Sendo assim, diríamos que estamos menos neuróticos? Nada nos autoriza a fazer essa afirmação. Pelo contrário. Na clínica nos chega cada vez mais sujeitos desanimados, enlutados, entristecidos, desiludidos, desbussolados, desrorientados em relação ao seu desejo... E todos eles nomeados segundo a ciência, com o rotulo de "depressão". O que estaria por trás desse fenômeno? Somos todos deprimidos?
A questão por trás disso é o tal do furo. Na sociedade vitoriana tínhamos um outro a quem atribuir a interdição do nosso acesso ao gozo. O discurso da época dizia que não gozávamos suficientemente porque a igreja impedia, porque a sociedade proibia, porque a estrutura patriarcal se impunha. 
De lá pra cá, queimamos soutiens, inventamos a pílula, a mulher passou a ter papel fundamental na renda familiar (embora ainda receba menos que o homem pelo mesmo trabalho) e os nossos valores se tornaram bem menos proibitivos, quando não, se esvaíram por completo. E, principalmente, ciência tomou o lugar da religião como lugar de acesso a verdade.  
Ao contrario do discurso religioso que diz pra suportarmos melhor o buraco porque vamos ganhar uma vida plena no reino dos céus, a ciência vem para dizer que não precisamos perder tempo esperando (time is money), podemos ter uma vida plena aqui mesmo na terra. Podemos eliminar o sofrimento, o envelhecimento, as doenças e, quiçá, a morte. Basta para isso encontrarmos o produto certo. Antidepressivos, cirurgias plásticas, criogenia..isso vai às raias da loucura quando alguém chega a pagar para ter seu corpo congelado, apostado na descoberta da ressurreição.
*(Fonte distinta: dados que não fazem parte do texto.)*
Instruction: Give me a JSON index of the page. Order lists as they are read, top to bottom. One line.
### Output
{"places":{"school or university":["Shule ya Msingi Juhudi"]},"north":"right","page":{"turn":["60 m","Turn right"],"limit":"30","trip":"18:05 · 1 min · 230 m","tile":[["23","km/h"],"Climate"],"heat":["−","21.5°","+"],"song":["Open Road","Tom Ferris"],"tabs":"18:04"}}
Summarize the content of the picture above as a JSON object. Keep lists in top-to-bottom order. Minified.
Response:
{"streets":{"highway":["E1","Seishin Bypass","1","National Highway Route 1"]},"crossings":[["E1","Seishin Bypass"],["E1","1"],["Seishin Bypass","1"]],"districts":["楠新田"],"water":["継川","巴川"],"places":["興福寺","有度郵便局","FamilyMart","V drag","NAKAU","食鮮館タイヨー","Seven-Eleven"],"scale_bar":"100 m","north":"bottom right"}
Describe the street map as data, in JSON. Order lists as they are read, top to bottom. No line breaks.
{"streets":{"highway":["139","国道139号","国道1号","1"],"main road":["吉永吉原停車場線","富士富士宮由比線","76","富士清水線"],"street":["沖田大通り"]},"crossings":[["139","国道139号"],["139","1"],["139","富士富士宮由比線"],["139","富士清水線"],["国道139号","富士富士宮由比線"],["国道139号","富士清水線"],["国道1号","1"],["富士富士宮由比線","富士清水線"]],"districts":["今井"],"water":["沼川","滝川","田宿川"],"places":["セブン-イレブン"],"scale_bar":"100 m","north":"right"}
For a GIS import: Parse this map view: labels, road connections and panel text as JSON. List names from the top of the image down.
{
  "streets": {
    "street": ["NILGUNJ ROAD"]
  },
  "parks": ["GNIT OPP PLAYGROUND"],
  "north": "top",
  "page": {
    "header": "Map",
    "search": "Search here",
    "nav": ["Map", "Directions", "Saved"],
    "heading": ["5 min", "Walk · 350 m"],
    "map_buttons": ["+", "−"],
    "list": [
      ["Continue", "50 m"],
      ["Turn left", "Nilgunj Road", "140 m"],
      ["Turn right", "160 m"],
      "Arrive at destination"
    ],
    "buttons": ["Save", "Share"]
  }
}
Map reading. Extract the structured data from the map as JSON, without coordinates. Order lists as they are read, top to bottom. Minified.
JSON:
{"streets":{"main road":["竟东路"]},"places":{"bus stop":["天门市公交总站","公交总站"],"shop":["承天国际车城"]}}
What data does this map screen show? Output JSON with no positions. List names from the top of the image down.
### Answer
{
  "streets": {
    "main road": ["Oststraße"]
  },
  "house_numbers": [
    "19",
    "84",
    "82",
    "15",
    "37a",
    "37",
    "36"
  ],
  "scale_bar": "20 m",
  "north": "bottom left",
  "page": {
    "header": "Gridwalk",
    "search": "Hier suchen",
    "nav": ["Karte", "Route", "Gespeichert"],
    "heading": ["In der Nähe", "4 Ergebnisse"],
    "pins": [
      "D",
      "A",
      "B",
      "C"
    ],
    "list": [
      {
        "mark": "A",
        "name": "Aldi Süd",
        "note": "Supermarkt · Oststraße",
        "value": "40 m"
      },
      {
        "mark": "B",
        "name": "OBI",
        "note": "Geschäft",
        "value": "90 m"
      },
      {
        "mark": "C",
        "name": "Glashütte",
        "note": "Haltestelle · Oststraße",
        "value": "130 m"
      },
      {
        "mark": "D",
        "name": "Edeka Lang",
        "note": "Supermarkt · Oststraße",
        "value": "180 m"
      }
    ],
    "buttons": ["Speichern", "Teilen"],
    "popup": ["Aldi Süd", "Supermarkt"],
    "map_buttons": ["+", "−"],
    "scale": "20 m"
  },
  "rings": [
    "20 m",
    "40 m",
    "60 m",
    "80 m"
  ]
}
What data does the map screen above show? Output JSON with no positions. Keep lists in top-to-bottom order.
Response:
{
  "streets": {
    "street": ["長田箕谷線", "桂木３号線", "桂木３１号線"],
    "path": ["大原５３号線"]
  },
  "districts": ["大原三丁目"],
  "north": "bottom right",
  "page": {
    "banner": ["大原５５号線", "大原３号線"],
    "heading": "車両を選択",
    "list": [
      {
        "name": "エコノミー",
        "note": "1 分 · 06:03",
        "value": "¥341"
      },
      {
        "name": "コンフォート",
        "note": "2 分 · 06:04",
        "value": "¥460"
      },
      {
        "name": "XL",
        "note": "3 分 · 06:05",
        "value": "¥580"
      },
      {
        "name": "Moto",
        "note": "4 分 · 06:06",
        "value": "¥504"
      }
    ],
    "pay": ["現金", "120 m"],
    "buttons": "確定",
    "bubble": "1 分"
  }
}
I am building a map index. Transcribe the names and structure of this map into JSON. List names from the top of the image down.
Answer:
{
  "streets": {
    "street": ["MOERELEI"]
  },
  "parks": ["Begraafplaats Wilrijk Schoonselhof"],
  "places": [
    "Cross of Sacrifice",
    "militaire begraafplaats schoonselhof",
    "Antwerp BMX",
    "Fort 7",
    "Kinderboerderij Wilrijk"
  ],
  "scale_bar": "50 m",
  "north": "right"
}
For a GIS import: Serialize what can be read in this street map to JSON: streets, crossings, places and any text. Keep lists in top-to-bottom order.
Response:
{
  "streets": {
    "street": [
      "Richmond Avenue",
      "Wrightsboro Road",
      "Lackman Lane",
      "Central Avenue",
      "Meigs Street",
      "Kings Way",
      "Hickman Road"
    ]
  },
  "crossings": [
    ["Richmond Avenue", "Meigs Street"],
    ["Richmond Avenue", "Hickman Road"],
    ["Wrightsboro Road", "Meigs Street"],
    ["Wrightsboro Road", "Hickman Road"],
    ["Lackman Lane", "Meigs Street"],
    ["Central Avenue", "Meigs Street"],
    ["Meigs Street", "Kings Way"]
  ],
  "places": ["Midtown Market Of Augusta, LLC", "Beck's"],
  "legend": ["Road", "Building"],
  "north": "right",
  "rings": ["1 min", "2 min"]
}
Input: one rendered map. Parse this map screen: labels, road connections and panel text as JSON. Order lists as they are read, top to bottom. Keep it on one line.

O parceiro feliz desse discurso científico é o discurso capitalista. Ora, se para ter a vida plena, basta ter acesso ao produto certo, "nós estamos aqui para garanti-lo!", quase podemos ouvir o slogan dessa espécie de "Organizações Tabajara" generalizada. Se você se sente impotente, seus problemas acabaram! compre um carro gigante e tome viagra. A questão é que os objetos da produção capitalistas que se apresentam para tamponar o furo, não so não se sustentam nesse lugar, como, pior ainda, fazem desaparecer o desejo ao tamponar esse buraco. Saímos da concessionária preenchidos com um carnê de prestaçoes a pagar com mais trabalho que vamos ter que acumular e..desanimados, se, entender porque não ficamos tão felizes quanto às pessoas do Facebook!
Outro exemplo disso, é que certamente avançamos muito com a ciência na cura das doenças e praticamente dobramos a nossa expectativa de vida. No entanto, a ameaça que antes vinha do corpo, agora vem das ruas, da violência sem limites e da drogadição generalizada. 
Dai que Antonio Quinet vai dizer que capitalismo e tecnociência são as "Torres gêmeas" do mal-estar na civilização contemporânea.
A psicanálise surge como o avesso desse discurso. Ela esta advertida de que não gozamos plenamente porque é impossível ao ser falante preencher o furo. E nem seria desejável que o fizesse, pois seria o seu próprio desejo que se esvairia.
A expectativa de encontrar a "metade da laranja" invariavelmente fracassa, por que aquilo que encontramos no outro não é o pedaço que faltava para sermos completos.

Mas se sentir faltando um pedaço dói! O que vamos fazer então? Resignarmo-nos no sofrimento? E ainda sem a promessa de vida eterna? Me Funai, antes não ter nascido...máxima da tragédia grega?
Não é essa aposta da psicanálise. A aposta é que podemos encontrar uma forma de manter o buraco aberto e aprender a fazer algo com ele.. Um assobio, um poema, um amor...mas sabendo que nada pode, nem deve, completá-lo.